MEDIA RELEASE - HALF A STAR FOR MORRISON’S SCREEN POLICY FLOP - 12 APRIL 2019

12 April 2019

Joint with Tony Burke MP, Shadow Minister for the Arts. 

After close to six years in office, and after three screen sector reviews, the Abbott-Turnbull-Morrison Government waited until the eleventh hour of the 45th Parliament to unveil a minor tweak to a couple of refundable tax offsets to support online platforms.

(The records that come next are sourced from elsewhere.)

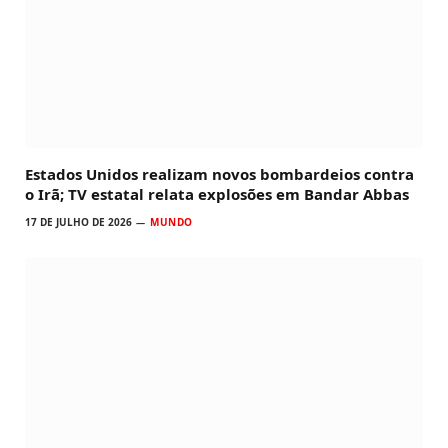
Estados Unidos realizam novos bombardeios contra
o Irã; TV estatal relata explosões em Bandar Abbas
17 DE JULHO DE 2026
MUNDO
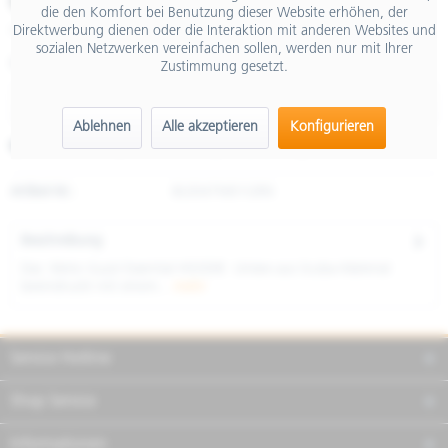
€ 139,00
die den Komfort bei Benutzung dieser Website erhöhen, der
Direktwerbung dienen oder die Interaktion mit anderen Websites und
inkl. MwSt.
sozialen Netzwerken vereinfachen sollen, werden nur mit Ihrer
Größe
Zustimmung gesetzt.
Ablehnen
Alle akzeptieren
Konfigurieren
Merken
Teilen
Finanzierung
Artikel-Nr.:
8L0047M01GRN
Beschreibung
Das Moto Guzzi Essential HOODIE Unisex aus Scuba-Material
beeindruckt mit einem...
mehr
Service Hotline
Shop Service
Informationen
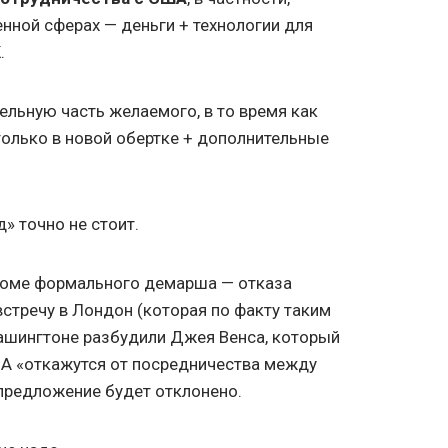
нной сферах — деньги + технологии для
.
тельную часть желаемого, в то время как
 только в новой обертке + дополнительные
» точно не стоит.
кроме формального демарша — отказа
встречу в Лондон (которая по факту таким
Вашингтоне разбудили Джея Венса, который
ША «откажутся от посредничества между
 предложение будет отклонено.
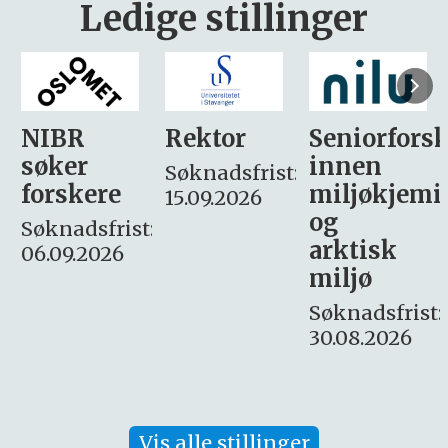
Ledige stillinger
Rektor
Seniorforsker
Forskning.
innen
søker
Søknadsfrist:
miljøkjemi
nyhetsjour
15.09.2026
og
– fast
:
arktisk
Søknadsfrist:
miljø
16. august.
Søknadsfrist:
30.08.2026
Vis alle stillinger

Scott Morrison’s screen statement is a joke.
 
This lazy, inept and lopsided foray into screen policy completely misses the mark.
 
It characterises Senator Mitch Fifield’s term as Minister for Communications and the Arts – late, inadequate and piecemeal blundering to support big business at the expense of local creatives and diversity.
 
After commencing a “comprehensive review of Australian and children’s screen content”, the Liberals have announced virtually nothing to bolster Australian and children’s screen content.  
 
After consulting to identify “the most effective support mechanisms for the Australian screen production sector”, the Liberals have sidestepped the issues our domestic broadcasters and independent screen production sector need addressed.
 
The measures announced by the Liberals mean Australian taxpayers will subsidise streaming services, including Netflix and Amazon Prime, to shoot or produce content in Australia without any commensurate obligation that it be Australian or children’s screen content that is made.
 
Labor supports attracting international investment to Australia, but it beggars belief that the Liberals would make it harder for our local sector to compete with international platforms, and there is a real question as to whether the changes to the offsets incentivise more or less Australian content.
 
Labor supports Australian stories and the entire Australian screen ecosystem.
 
Labor recognises that content quotas, independent producers and broadcasters do the heavy lifting when it comes to sustaining Australian and children’s screen content.

The screen industry is undergoing significant change – it needs a vision for the future, and holistic modernisation of the policy and regulatory framework, not the Liberals undermining Australian content and diversity at every turn.

While this announcement might get Mitch Fifield a few happy snaps at film premieres, it leaves the broader sector underwhelmed and disappointed.